The convergence was organized around a selection of workshops with various focuses. I heard “workshop” and assumed there would be a person leading the workshop who would just talk. Then again, I have had very few experiences at “workshops.” What I saw was a forum. They did have a focus, but were mainly students sharing experiences of what they did in terms of introducing sustainability in their schools. I see how this would be great for a student of a UC, but as a high school student, it helped me very little. Almost everything I heard was something I already knew, so this almost seemed pointless to me. Then again, my thoughts were on Vizcaino and gray whales. With that in mind, my view was a bit skewed.

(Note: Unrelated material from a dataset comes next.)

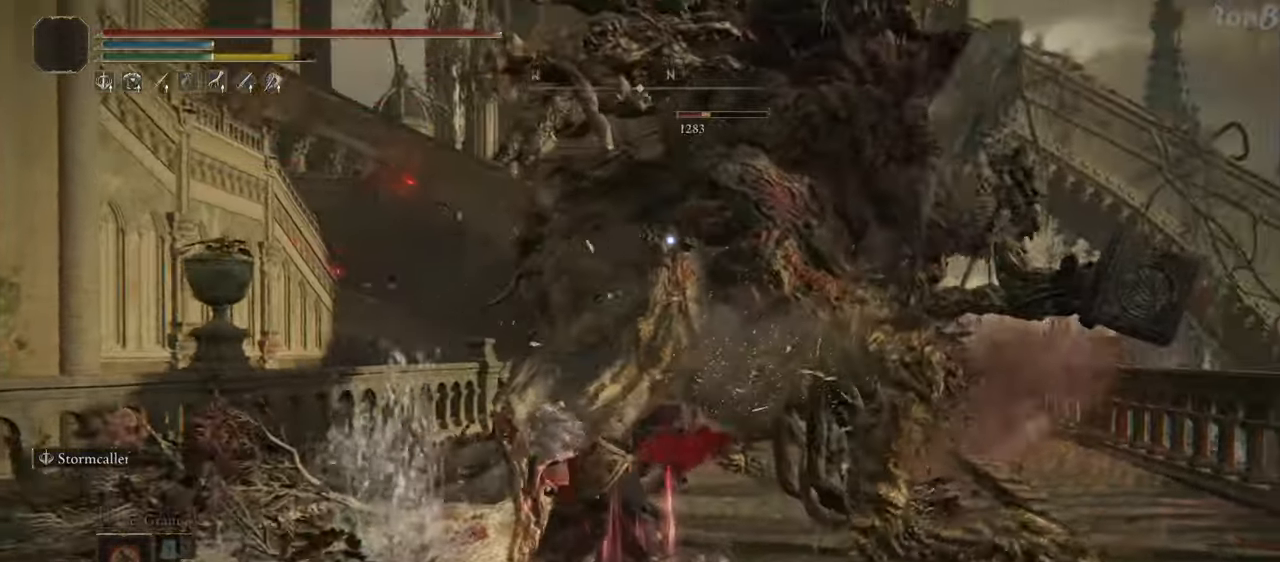
{"buttons": ["CIRCLE"], "left_stick": "up-right", "right_stick": "center", "events": []}
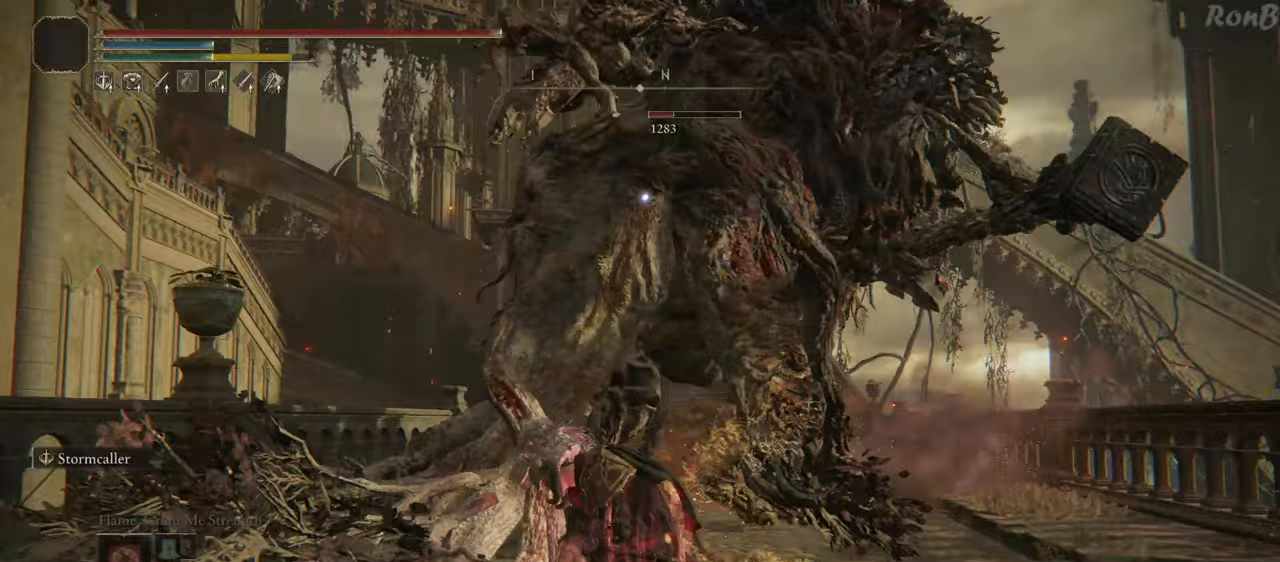
{"buttons": ["CIRCLE"], "left_stick": "up-right", "right_stick": "center", "events": []}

But there was one more thing that turned me off to the convergence. Towards the end of the first workshop, I was sitting around and overheard a conversation between two other convergence goers. It started on homesteading, the topic of the workshop, but drifted to the topic of meat. The conversing two were eager to rant about the lack of sustainability and malpractices of the meat industry and their shared distain of the product. I wrote them off as a pair of meat haters, not something too uncommon at a convergence such as this. But as the conference dragged on, I came to realize that many others there shared this opinion of meat. In the second workshop, about how to effectively spread a message, there grew the idea of “us” and “them.” “Us” being the enlightened ones spreading our knowledge of sustainability, and “them” being the know-nothings of sustainability. As the topics drifted, “us” became vegans and vegetarians, and “them” became meat eaters. Then later, during an open panel discussion, the question arose, “why was meat ignored during this conference?”. Which was misinterpreted, then played off of and used to support their own opinions.

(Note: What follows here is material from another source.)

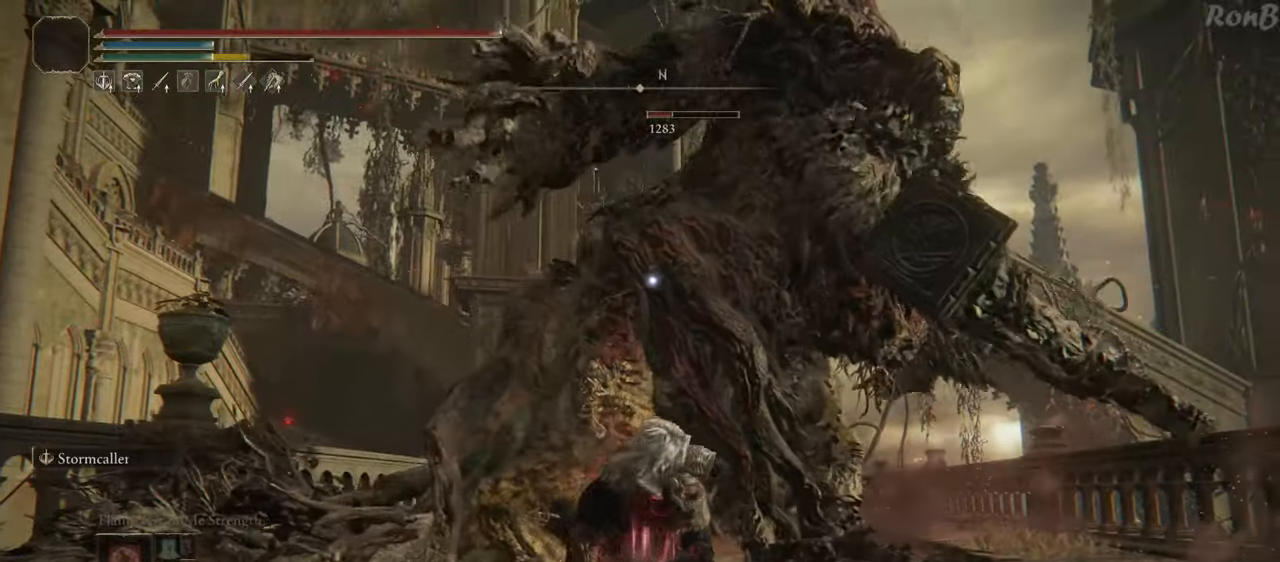
{"buttons": ["CIRCLE"], "left_stick": "up", "right_stick": "center", "events": [[467, "left_stick", "up"]]}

As a meat eater, I do realize the repercussions of industrialized meat. I know about its effects on the environment, the economy and the horrible conditions for the animals. But this convergence was about shifting to sustainable food. There was almost no mention of sustainable, grass fed meat farms; and when it did come up it was ignored. There are models of sustainable meat farms that use practices of humane raising and slaughtering, such as Polyface Farm in Virginia. Yet at this convention about shifting to sustainable food for whole campuses of students, the message permeating the air seemed clear: the future of sustainability is vegetarianism. I personally saw this as close-minded and almost offensive, that a group of people (meat eaters) could be completely ignored. The convergence was to bring people together to gain knowledge and support each other in the switch to sustainable food, but instead I saw an “us” and “them” form. I’d like to have seen at least an acknowledgment that there are ways of raising sustainable meat. If they had even taken the time to point out that industrialized meat isn’t the only meat, then maybe I would have accepted their views as legitimate. But because I only saw this separation and ignorance, I only saw hypocrisy.